She put aside months of lessons in deportment forced on her by the late Mr. Throckmorton-Rutherford and climbed up onto the bar, same as she did in the old days. The view was perfect and the fight grand. Mr. Swinford had fashioned a ring with barrels and rope. Two brutes, stripped off their shirts, and were circling each other in battle for dominance.
Mr. MacLeod maneuvered in bare feet, the hair on his legsspringing darkly from well-formed calves. She couldn’t take her eyes off him. Dust moats floated in light from two upper windows. A massive man, Mr. MacLeod passed in and out of that light. He wore his homespun breeches and nothing else. His spine was a furrow and his long dark queue, a hard line resting there. Raw, male, his back flexing with sinew and meaty muscle. His bruised back added to his menace. He was a man who’d never stop fighting. Only death could make him quit.
She clenched a damp, nervous fist. His tenacity, his unwillingness to stop, worried her.
The captain surprised her. Stripped to his shirt, stockings, and breeches he was a mighty man. She nibbled her thumbnail, frantic. Captain Crawford was proud of his pugilistic skills. Both men were equal in their talent, their fists cocked high, trying to slam the other with vicious swipes.
Sabrina’s blood raced. She willed this to be over.
This was an unhinged display of dominance. No better than wild animals.
Every man and woman in The Spider and Fly ate it up. Fists beat the air. Bellows shook the rafters. Mrs. Swinford was no different. She was now standing up, yelling for a good fight.
Sabrina raised her voice to ask, “How long will it be?”
The proprietress was glassy-eyed and frenzied. “’Til the first man falls and doesn’t get up. Look at them, luv. It’s a fight to the death.”
Great slabs of muscle moved under Rory’s glistening skin. He was raw power roused and displayed in human form. Both men’s fists were hammers, swinging, striking, punching.

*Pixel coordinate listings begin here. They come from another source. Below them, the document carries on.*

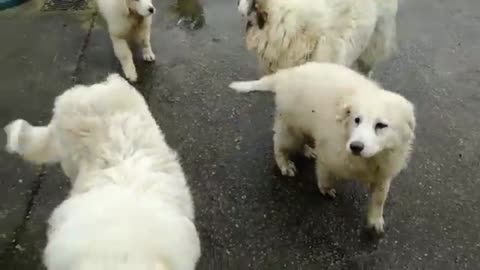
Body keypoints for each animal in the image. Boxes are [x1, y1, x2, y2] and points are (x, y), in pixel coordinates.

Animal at [231, 61, 414, 234]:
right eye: (357, 120)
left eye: (381, 125)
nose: (355, 147)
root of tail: (286, 74)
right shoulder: (329, 152)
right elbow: (324, 173)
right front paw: (325, 189)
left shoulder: (385, 170)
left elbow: (380, 197)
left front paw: (376, 220)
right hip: (291, 127)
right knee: (279, 144)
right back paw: (284, 164)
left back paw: (306, 150)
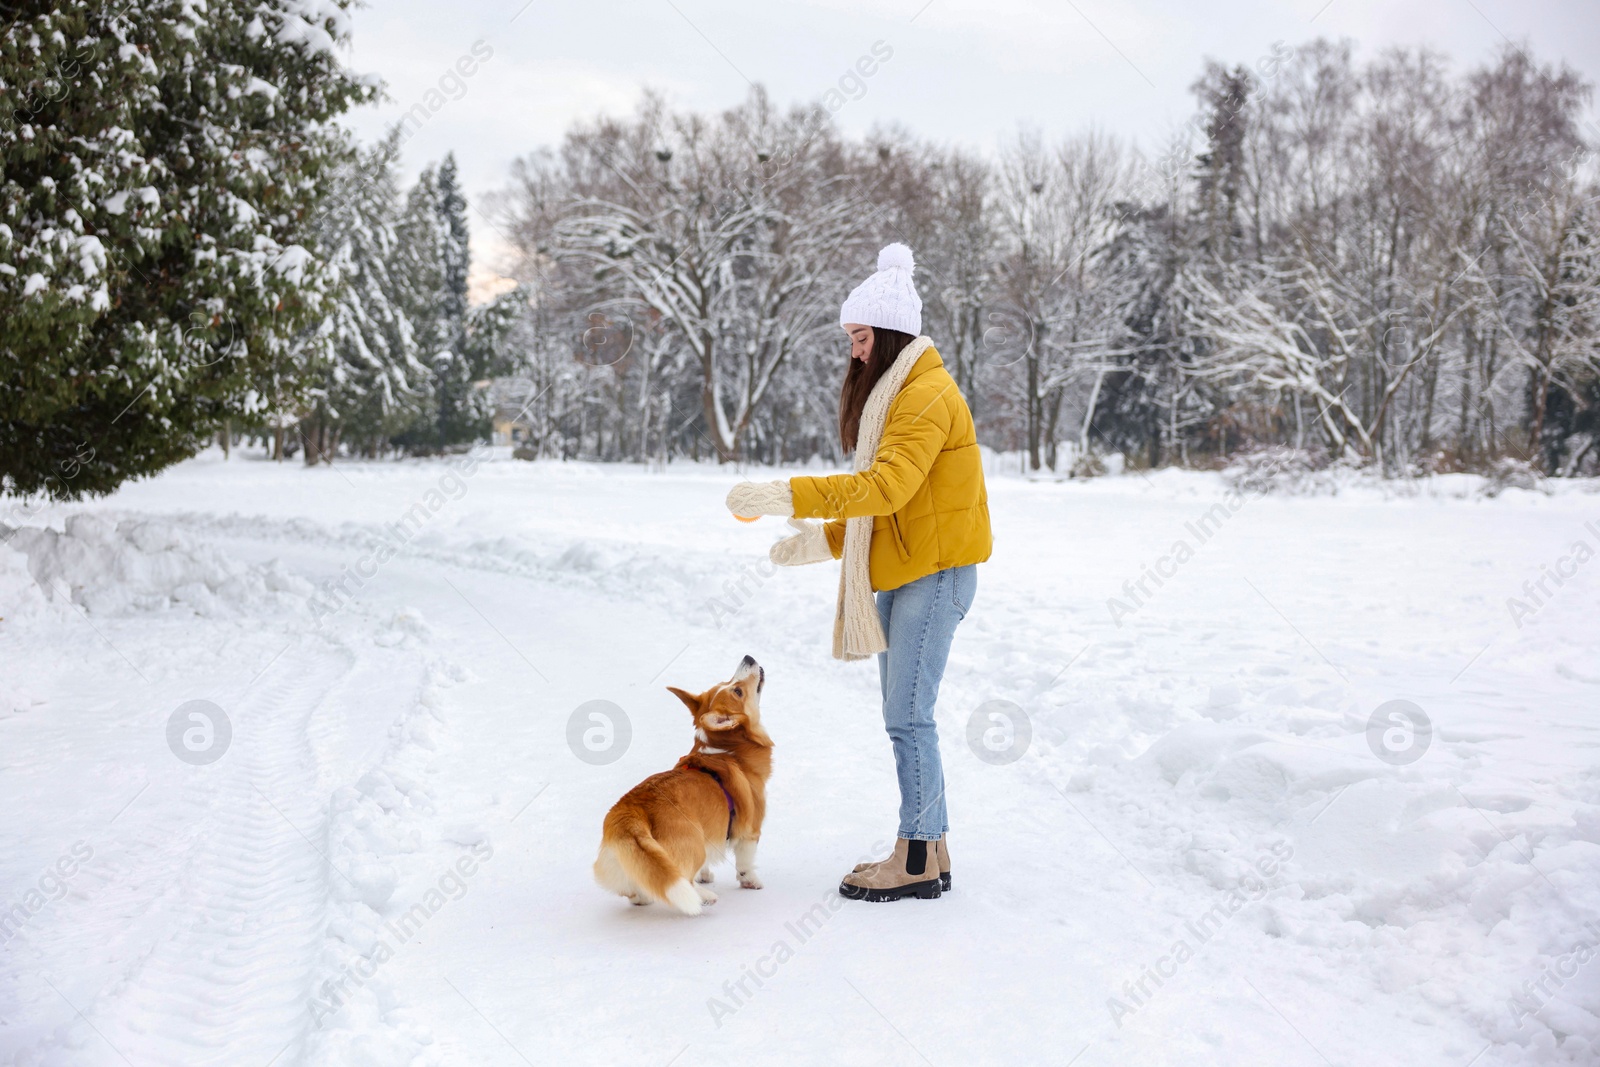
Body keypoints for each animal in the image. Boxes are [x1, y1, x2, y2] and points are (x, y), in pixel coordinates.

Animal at [598, 655, 777, 915]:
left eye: (726, 682)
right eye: (738, 690)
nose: (748, 657)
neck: (728, 750)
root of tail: (629, 812)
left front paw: (707, 875)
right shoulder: (751, 831)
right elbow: (746, 863)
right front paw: (751, 882)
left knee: (640, 891)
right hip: (692, 846)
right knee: (683, 878)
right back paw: (705, 897)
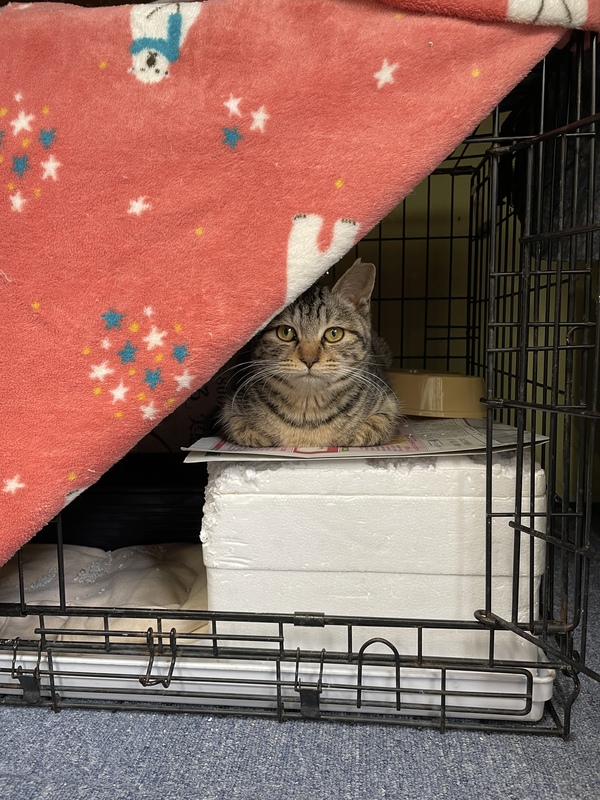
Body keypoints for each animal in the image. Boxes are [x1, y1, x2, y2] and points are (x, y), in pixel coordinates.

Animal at [219, 258, 401, 447]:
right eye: (286, 332)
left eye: (334, 333)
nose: (309, 359)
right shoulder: (230, 410)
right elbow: (240, 429)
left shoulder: (388, 405)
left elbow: (374, 428)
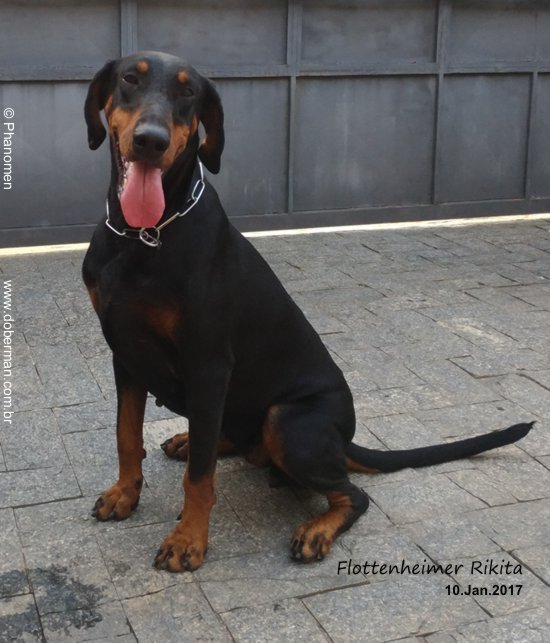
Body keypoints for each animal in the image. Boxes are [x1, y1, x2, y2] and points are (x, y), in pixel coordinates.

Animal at [82, 51, 533, 572]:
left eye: (188, 92)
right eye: (129, 79)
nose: (150, 141)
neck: (144, 235)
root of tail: (342, 437)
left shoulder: (208, 364)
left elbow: (199, 478)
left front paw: (188, 539)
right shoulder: (125, 352)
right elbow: (126, 436)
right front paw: (125, 494)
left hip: (289, 422)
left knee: (352, 494)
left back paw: (316, 530)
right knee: (222, 438)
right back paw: (190, 440)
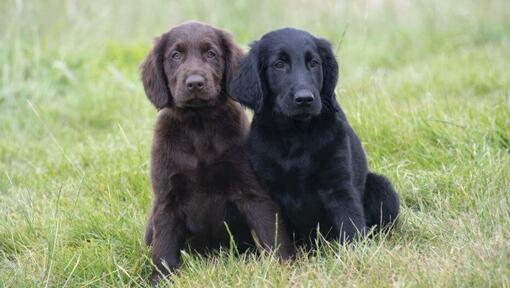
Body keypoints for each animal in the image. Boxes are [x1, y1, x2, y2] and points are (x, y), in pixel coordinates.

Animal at [140, 22, 290, 284]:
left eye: (211, 54)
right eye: (175, 55)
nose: (195, 83)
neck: (198, 126)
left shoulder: (252, 191)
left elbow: (270, 232)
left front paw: (282, 269)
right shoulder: (167, 199)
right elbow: (164, 249)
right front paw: (160, 280)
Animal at [229, 28, 400, 244]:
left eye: (314, 63)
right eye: (279, 65)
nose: (305, 99)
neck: (296, 134)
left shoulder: (339, 187)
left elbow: (350, 226)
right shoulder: (268, 191)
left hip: (382, 188)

Blood squirted from the captain’s nose. Enraged, the captain answered with a blow to Rory’s cheek. Thundering voices around the ring rose to a fevered pitch. Inside the ring, the beastly pair moved in a murderous dance.
Their battle dance went round and round the ring until the captain glimpsed her. His eyes flared, angry and wide. A hesitation which cost him. What came next flowed by. Mere seconds.
Rory pulled back his arm as if it were a trebuchet.
And he let his blow fly at the captain. One. Hard. Vicious blow.
Captain Crawford teetered. His eyelids sunk. His knees buckled. She blinked, open-mouthed and enthralled. Captain Crawford, keeper of the castle, fell to the ground with a meaty slap. Sabrina sprang off the bar and tore through the crowd.
Mr. MacLeod’s chest and lungs heaved. A kind soul had tossed him a rag which he used to wipe his face. His right eye was swelling shut. His chin bled and hair matted his neck. He was beautiful, glorious, and he was hers.
She launched herself into his arms. All she could do was whisper his name. “Rory, Rory, Rory…”
He lashed an arm around her waist and held her close. He was more solid, more honorable than any other man she’d known.
The Spider and Fly was a hive of drinks and laughter. A few slapped Rory’s back. She felt is because he hadn’t let go.
“I don’t ever want to leave you,” he said into her hair. “I love you more than life itself.”
His ribcage was a bellow trying to keep up with his body’s need. From the corner of her eye, she saw two men scrape the dazed captain off the floor and help him out, one man carrying his prized boots and red coat.
“I love you too,” she said, kissing the life vein on his neck.
Rory tasted salty and perfect.
“I’ll live in the barn until you’re ready to marry me. But wearegoing to marry.” He pulled away, his near swollen eye fierce. “I’ll build your brewery and I’ll be your husband, your partner, whatever you want, lass. But I’m staying.”
She touched his jaw. A light dusting of whiskers tickled her palm. “I want you to stay. Forever. With me.” She pushed up on her toes and kissed the unswollen side of his mouth. “I’ll stash you in my barn, in my bed…anywhere you like, Rory MacLeod. You are my knight in kilted armor.”
His crooked mouth hitched sideways. “Someone had to save you from that mouthful of a name.”
She laughed against his chest.
A throat was cleared beside them. Mrs. Swinford was standing there, the bill of lading tucked into the tankard half full of coins.
“Take this. You’ve earned,” the woman said, offering up the tankard.
Rory curled his fingers around the tankard. “Thank you.”